» INSTRUCTIONS FOR THE TASK
In the data below, find every line with the word "center" and copy it.

» DATA FOR PROCESSING
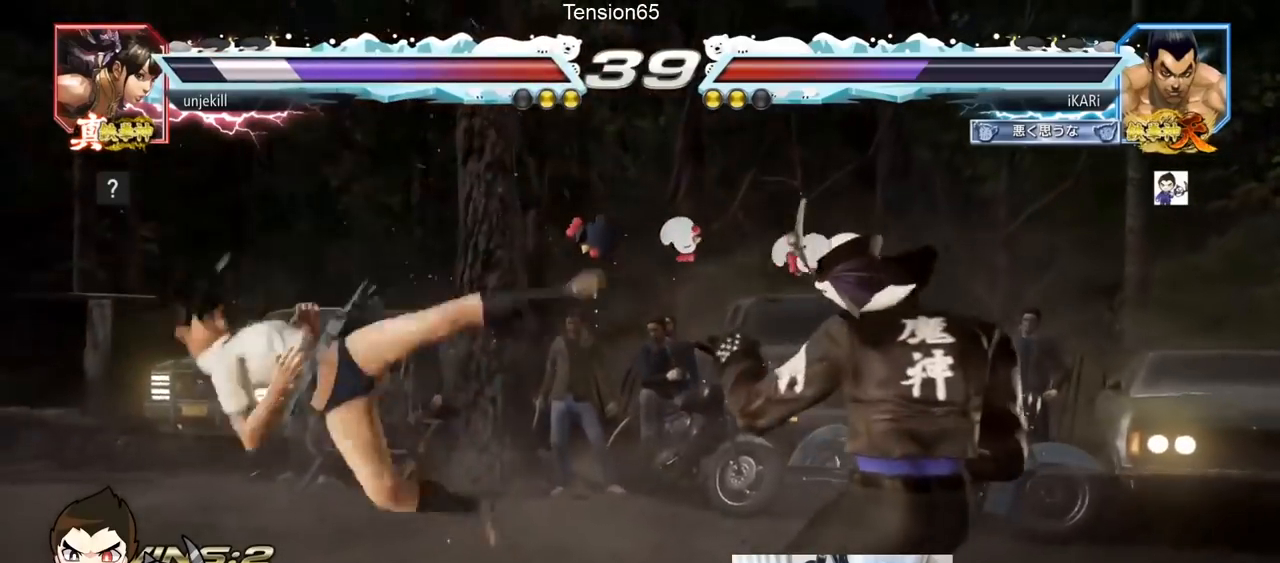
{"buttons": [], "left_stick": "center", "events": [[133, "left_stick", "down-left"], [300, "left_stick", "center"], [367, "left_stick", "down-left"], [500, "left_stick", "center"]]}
* * *
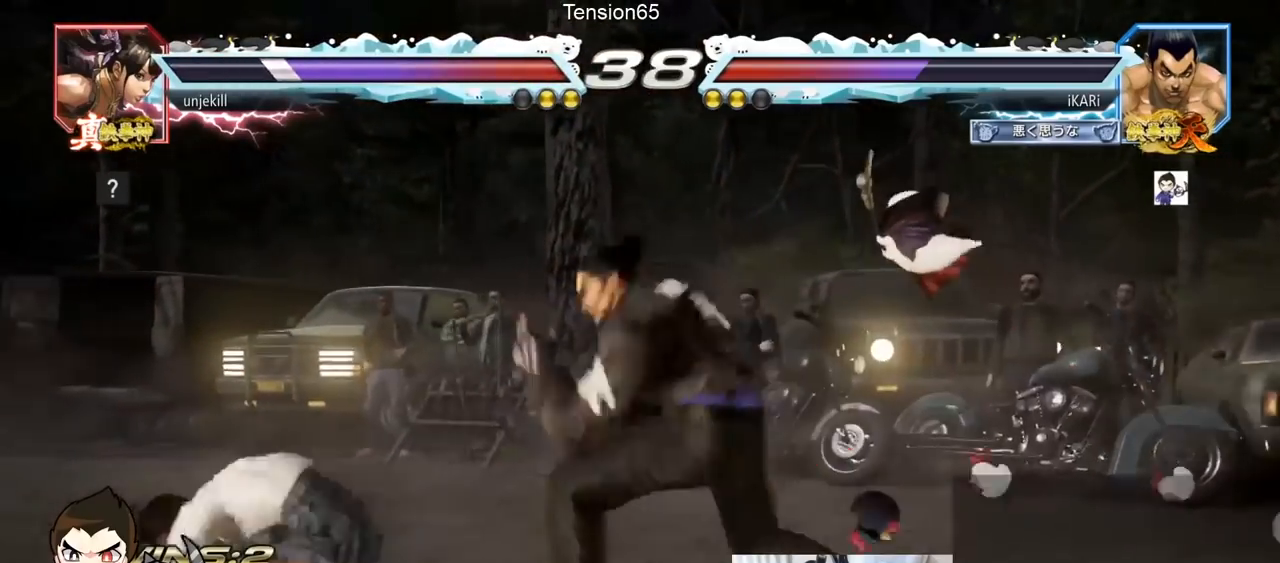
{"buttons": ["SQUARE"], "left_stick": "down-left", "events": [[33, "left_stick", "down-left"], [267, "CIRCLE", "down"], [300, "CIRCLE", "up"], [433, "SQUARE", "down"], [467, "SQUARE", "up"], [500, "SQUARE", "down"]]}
---
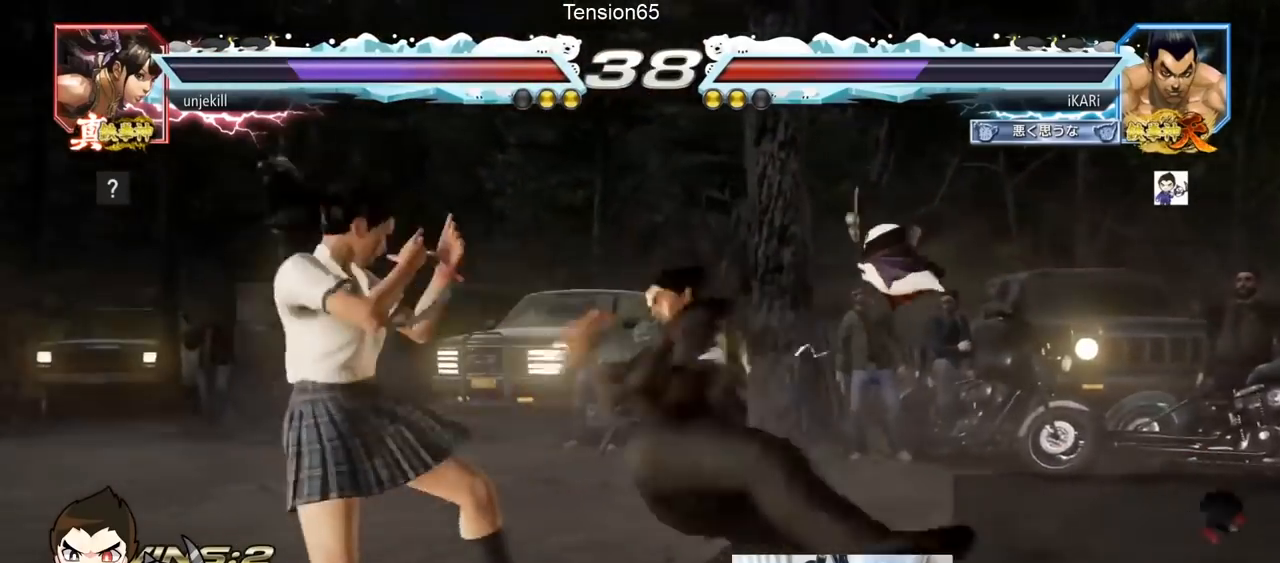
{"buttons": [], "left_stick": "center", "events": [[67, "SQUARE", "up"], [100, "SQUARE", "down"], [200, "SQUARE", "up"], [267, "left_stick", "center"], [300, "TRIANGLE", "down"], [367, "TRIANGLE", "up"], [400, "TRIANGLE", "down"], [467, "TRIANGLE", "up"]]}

» THE COMPLETED TASK
{"buttons": [], "left_stick": "center", "events": [[133, "left_stick", "down-left"], [300, "left_stick", "center"], [367, "left_stick", "down-left"], [500, "left_stick", "center"]]}
{"buttons": [], "left_stick": "center", "events": [[67, "SQUARE", "up"], [100, "SQUARE", "down"], [200, "SQUARE", "up"], [267, "left_stick", "center"], [300, "TRIANGLE", "down"], [367, "TRIANGLE", "up"], [400, "TRIANGLE", "down"], [467, "TRIANGLE", "up"]]}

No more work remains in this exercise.